## Brief
For the word "with", count the lines of the records that hold it, and give only that number.

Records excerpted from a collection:

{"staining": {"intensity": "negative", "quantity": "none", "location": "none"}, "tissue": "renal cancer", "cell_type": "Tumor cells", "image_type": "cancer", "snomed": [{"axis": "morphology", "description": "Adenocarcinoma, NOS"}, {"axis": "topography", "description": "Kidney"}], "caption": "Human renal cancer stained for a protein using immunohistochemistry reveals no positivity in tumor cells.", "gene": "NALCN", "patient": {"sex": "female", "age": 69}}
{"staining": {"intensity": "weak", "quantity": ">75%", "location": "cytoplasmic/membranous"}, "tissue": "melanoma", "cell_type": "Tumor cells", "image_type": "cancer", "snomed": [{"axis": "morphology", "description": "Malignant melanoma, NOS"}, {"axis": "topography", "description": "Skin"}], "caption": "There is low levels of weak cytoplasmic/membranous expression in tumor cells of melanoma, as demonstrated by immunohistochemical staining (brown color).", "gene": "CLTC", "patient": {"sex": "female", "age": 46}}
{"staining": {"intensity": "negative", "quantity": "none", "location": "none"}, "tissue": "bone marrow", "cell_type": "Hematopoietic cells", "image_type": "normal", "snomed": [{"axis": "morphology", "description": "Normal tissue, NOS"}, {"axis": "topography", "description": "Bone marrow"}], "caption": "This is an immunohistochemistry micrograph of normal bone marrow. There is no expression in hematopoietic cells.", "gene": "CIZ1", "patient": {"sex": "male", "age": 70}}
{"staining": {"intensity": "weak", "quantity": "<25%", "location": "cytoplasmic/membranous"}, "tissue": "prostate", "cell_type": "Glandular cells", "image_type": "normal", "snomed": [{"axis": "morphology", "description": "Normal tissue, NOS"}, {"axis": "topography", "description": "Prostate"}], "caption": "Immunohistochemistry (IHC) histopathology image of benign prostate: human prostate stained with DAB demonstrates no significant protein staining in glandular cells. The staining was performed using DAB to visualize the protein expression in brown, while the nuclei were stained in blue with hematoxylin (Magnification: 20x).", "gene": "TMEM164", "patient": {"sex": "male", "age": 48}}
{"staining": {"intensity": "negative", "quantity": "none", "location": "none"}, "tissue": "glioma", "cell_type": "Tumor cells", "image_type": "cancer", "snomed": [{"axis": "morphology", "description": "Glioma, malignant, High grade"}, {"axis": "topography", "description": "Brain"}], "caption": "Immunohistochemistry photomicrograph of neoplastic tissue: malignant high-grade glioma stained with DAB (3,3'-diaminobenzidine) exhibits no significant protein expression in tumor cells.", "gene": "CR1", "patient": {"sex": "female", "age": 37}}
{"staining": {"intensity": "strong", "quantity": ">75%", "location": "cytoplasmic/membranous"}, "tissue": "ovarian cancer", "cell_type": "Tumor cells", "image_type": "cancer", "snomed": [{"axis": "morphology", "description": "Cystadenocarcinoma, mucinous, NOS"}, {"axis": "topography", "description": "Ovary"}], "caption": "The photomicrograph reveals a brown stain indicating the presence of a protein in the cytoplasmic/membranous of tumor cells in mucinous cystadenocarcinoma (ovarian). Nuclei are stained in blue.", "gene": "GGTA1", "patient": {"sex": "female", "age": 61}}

## Worked solution
2